Gebietsbezogene Gesamtstrategie zur Verbesserung der Luftqualität im Rheinischen Braunkohlerevier


Die Bezirksregierung Köln hat gemeinsam mit den Gebietskörperschaften im Rheinischen Braunkohlerevier, der RWE Power AG, dem BUND sowie weiteren Beteiligten eine gebietsbezogene Gesamtstrategie für das gesamte Rheinische Braunkohlerevier erarbeitet, um die Luftqualität weiter zu verbessern. Auch wenn die Grenzwerte derzeit nicht überschritten werden, haben sich die Beteiligten mit freiwilligen Vereinbarungen in die Strategie eingebracht. Die Gesamtstrategie ist ein neuer Weg der Luftreinhaltung und ergänzt die gesetzlich vorgeschriebene Aufstellung von Luftreinhalteplänen.

Die nun veröffentlichte Gesamtstrategie ist offen für weitere Entwicklungen und die Aufnahme neuer Ansätze und Maßnahmen. Sie soll Anstoß sein für weitere Anstrengungen der Verantwortlichen aus Kommunen und Wirtschaft, um die Luftbelastung nachhaltig zu verringern. Alle Bürgerinnen und Bürger sind eingeladen, jederzeit Anregungen und Ideen in den weiteren Prozess einzubringen und diesen aktiv mitzugestalten. Diese können an die Bezirksregierung Köln, Dezernat 53, Zeughausstraße 2-10, 50667 Köln gerichtet oder an LuftqualitätRheinBraunkohle@brk.nrw.de gesendet werden.

In den Kommunen im Rheinischen Braunkohlerevier wurden in den vergangenen Jahren Aktions- und Luftreinhaltepläne aufgestellt, um die Luftqualität für die Bürgerinnen und Bürger zu verbessern. Durch die Umsetzung zahlreicher Maßnahmen konnten die Immissionsbeiträge der Tagebaue deutlich reduziert werden. Hinsichtlich des Feinstaubs ist festzustellen, dass der Jahresmittelwert im Rheinischen Braunkohlerevier unter der durchschnittlichen Belastung anderer industriell geprägter Regionen in NRW liegt. Er übersteigt jedoch die durchschnittliche Belastung rein ländlicher Regionen in NRW, auch wenn der Grenzwert derzeit eingehalten wird.

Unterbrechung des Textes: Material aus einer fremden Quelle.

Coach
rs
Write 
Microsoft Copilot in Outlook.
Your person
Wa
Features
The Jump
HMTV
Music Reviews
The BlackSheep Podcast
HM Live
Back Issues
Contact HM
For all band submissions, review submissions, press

Unabhängig vom Tagebau spielt auch Stickstoffdioxid gerade in den besiedelten Gebieten des Rheinischen Braunkohlereviers eine große Rolle. Hier gilt der Straßenverkehr als lokaler Hauptverursacher schädlicher Luftbelastungen.

Das Rheinische Braunkohlerevier bezeichnet ein Bergbaugebiet am Rand des Rheinischen Schiefergebirges und ist das größte Braunkohlerevier Europas. Es wird sowohl durch die Abgrabungsstätten selbst, als auch durch die mit dem Braunkohletagebau zusammenhängenden gewerblichen und industriellen Anlagen beeinflusst.

Die gebietsbezogene Gesamtstrategie für das Rheinische Braunkohlerevier ist ab Montag, den 20. April 2015 abrufbar.